During my meditation practice, I gained key insights that can be applied by beginners seeking to gain mindfulness. First, it is essential to focus on specific goals and needs before seeking mindfulness. The journey to enlightenment is quite long and full of challenges. Notably, without predetermined goals, an individual can easily lose hope and give up. Daily meditation is a daunting and boring task that can be difficult to implement without having specific goals in mind. Thus, individuals should focus on establishing what they want to achieve through meditation before starting on their mindfulness journey. Setting goals before embarking on meditation significantly reduces the possibility of individuals giving up on their mindfulness journey before attaining enlightenment. Further, from my practice I learned that the secret of mindfulness lies in the present and not in the future nor the past. Therefore, individuals should focus on being present and limit themselves from drifting into either the past or the future. Individuals should understand that mindfulness does not focus on the performance of actions but rather the opposite as it deters judgments, opinions, or reaction to feelings.

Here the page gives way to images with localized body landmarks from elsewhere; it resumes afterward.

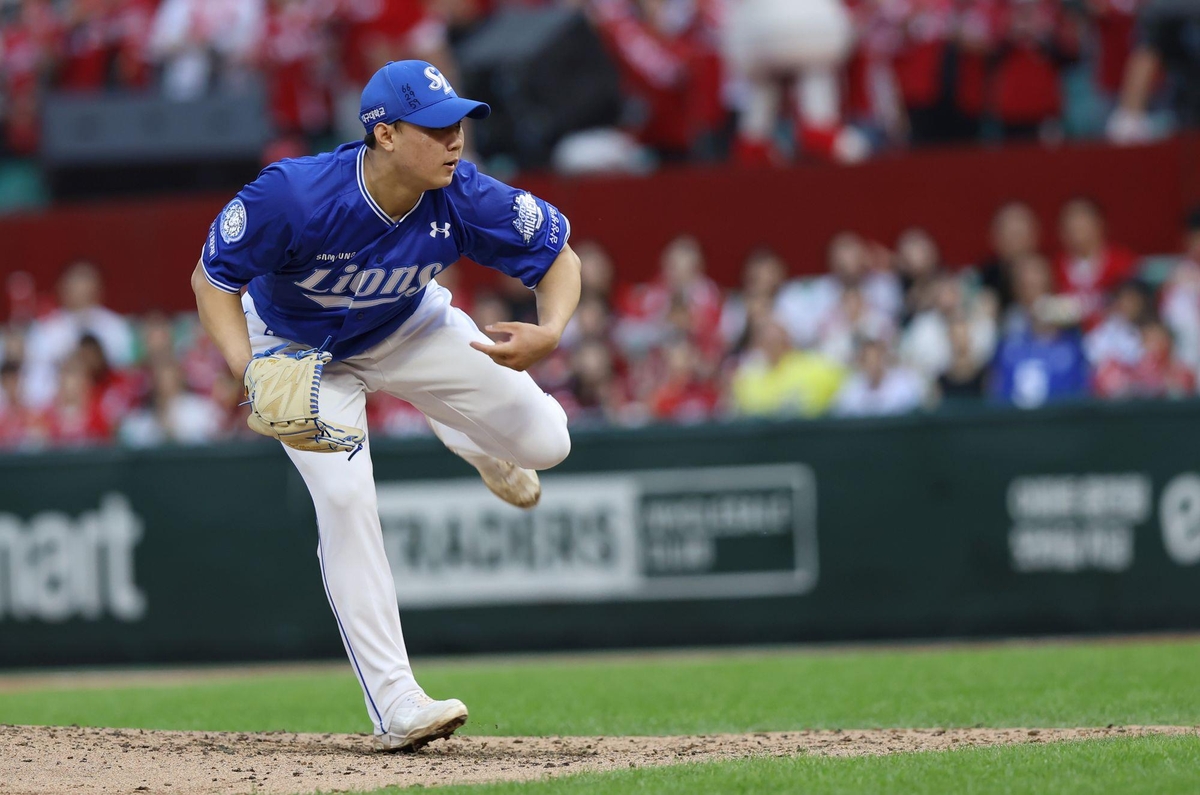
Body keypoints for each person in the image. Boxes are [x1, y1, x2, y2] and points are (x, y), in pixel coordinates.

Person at [191, 60, 580, 752]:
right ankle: (396, 700)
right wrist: (249, 371)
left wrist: (550, 329)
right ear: (387, 133)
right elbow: (212, 277)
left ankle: (469, 435)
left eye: (459, 121)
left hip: (410, 327)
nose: (455, 138)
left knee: (550, 443)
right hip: (300, 352)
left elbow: (560, 258)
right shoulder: (296, 194)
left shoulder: (462, 193)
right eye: (436, 127)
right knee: (345, 500)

Meditation is a century-long practice that is widespread amongst East Asians and Buddhists globally. The process of meditation is essential in the training of attention and self-awareness, which are factors that contribute significantly towards the attainment of mindfulness and enlightenment. Meditation is a slow multi-faceted process that ensures that meditators’ minds are fully prepared for mindfulness, as well as its impact on their lives. The practice of mindfulness is growing steadily, particularly in the Western world where its psychological benefits have been acknowledged in recent years. Based on my meditation experiences, I am of the opinion that beginners interested in seeking enlightenment should be goal-driven and focus on being in the present rather than the past to realize tangible results.

 

 

Works Cited

Bodhi, Bhikkhu. The noble eightfold path: The way to the end of suffering. Maha Bodhi Book Agency, 2012.

Haich, Elisabeth. “Yoga and Destiny.” (1974), https://philpapers.org/rec/HAIYAD

Merton, Thomas. The way of Chuang Tzu. Boston, Mass: Shambhala, 2004.

Mitchell, Stephen. Tao te ching. 1989.

Norbu, Namkhai, and Michael Katz. Dream yoga and the practice of natural light. Snow Lion Pub., 2002.

Ricard, Matthieu. Happiness: A guide to developing life’s most important skill. Atlantic Books Ltd, 2015.

Tulku, Tarthang. Skillful means. Dharma Publishing, 1978.